# Recommendations for a 3-way Loudspeaker



## garcia38 (Jan 25, 2011)

ok guys here is my situation. we recently bought a house and have decided to make our den into a bit of a party room. it is about 20x25 with a fireplace at one end, the other end opens up to the kitchen and a small hallway to the living room. we are planning to set the speakers on each side of the fireplace pointed towards to kitchen. now we are looking for a pair of loudspeakers to give off strong bass and midbass for mostly dance, house, trance and hip hop music. our budget is pretty tight and i would like to keep these in the neighborhood of $200-400. we were looking at the BIC rtr-1530 and american acoutics lab AAL120 towers seeing as they have a large woofer and the price isnt too bad. are there any other recommendations for our situation? the speakers will be used for music 90% of the time and tv about 10% (when we have people over to watch fights or big games). we will most likely be powering them with a standard home audio reciever (our current kenwood will most likely be used in another room). so how much power will be needed to push a pair of speakers like this? and would they be a good choice for something like this?


----------



## drdoan (Aug 30, 2006)

Welcome to the Forum. Either set of speakers you mentioned will probably do fine. Have fun. Dennis


----------



## garcia38 (Jan 25, 2011)

thanks dennis. how much power will either of those speakers need realisticly to sound good and give of good bass? i want to make sure we dont underpower them.

> **DATA EXTRACT**:
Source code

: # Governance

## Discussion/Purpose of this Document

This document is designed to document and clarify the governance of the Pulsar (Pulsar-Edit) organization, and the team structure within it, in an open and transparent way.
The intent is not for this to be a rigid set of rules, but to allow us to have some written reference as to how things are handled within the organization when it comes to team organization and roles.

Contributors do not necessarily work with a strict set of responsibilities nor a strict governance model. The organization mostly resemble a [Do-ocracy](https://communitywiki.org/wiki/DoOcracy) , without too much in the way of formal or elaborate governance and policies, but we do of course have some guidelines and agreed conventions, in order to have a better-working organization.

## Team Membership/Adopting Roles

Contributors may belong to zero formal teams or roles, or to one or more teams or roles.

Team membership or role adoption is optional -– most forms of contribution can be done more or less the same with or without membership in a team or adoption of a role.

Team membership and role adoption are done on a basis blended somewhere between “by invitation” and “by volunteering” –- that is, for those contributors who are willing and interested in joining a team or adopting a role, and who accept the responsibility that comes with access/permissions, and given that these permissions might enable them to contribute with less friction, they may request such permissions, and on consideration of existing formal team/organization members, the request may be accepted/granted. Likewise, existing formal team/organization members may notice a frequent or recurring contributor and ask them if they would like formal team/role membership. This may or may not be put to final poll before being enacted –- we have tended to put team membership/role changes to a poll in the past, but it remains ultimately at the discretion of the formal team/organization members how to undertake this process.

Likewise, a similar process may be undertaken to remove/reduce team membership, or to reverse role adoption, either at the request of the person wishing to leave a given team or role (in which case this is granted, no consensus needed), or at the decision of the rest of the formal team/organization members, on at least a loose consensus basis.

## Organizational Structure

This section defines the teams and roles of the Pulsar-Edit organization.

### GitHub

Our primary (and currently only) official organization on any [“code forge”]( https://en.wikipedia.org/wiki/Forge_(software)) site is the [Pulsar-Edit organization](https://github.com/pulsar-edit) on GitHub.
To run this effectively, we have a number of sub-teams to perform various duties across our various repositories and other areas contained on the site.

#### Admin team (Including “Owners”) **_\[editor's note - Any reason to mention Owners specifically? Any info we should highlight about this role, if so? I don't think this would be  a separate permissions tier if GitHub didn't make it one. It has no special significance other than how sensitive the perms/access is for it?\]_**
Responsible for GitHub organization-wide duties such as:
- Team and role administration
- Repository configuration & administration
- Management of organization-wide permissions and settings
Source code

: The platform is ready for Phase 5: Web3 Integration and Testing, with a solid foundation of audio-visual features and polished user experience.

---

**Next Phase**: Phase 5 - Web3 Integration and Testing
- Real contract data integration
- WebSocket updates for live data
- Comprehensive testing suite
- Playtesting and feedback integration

> **WHAT THIS TASK INVOLVES**: Pick up the forum thread about 3-way loudspeaker recommendations after its final post and continue it.

> **ANSWER TO THIS TASK**:
----------



## jackfish (Dec 27, 2006)

For a club like atmosphere the MTX Audio ThunderPro II TP2400 for $400/pair would bring it home. A Harman Kardon HK3490 for $330 would drive them nicely and with the Bridge II docking station you can even use an iPod with it. 

http://www.parts-express.com/pe/showdetl.cfm?Partnumber=245-806
http://www.harmankardon.com/EN-GB/Products/Pages/ProductDetails.aspx?PID=HK 3490/230

You might also want to consider the Cerwin Vega VE-12.


----------



## GranteedEV (Aug 8, 2010)

I recommend a pair of Infinity Primus P363s.

They might not be designed for "ridiculous loudness" or have a built-in party-EQ but they're balanced speakers with plenty of bass. I think you should check em out. Audition them, and even turn the volume up to party levels to see what you think. Bring your favorite music CDs.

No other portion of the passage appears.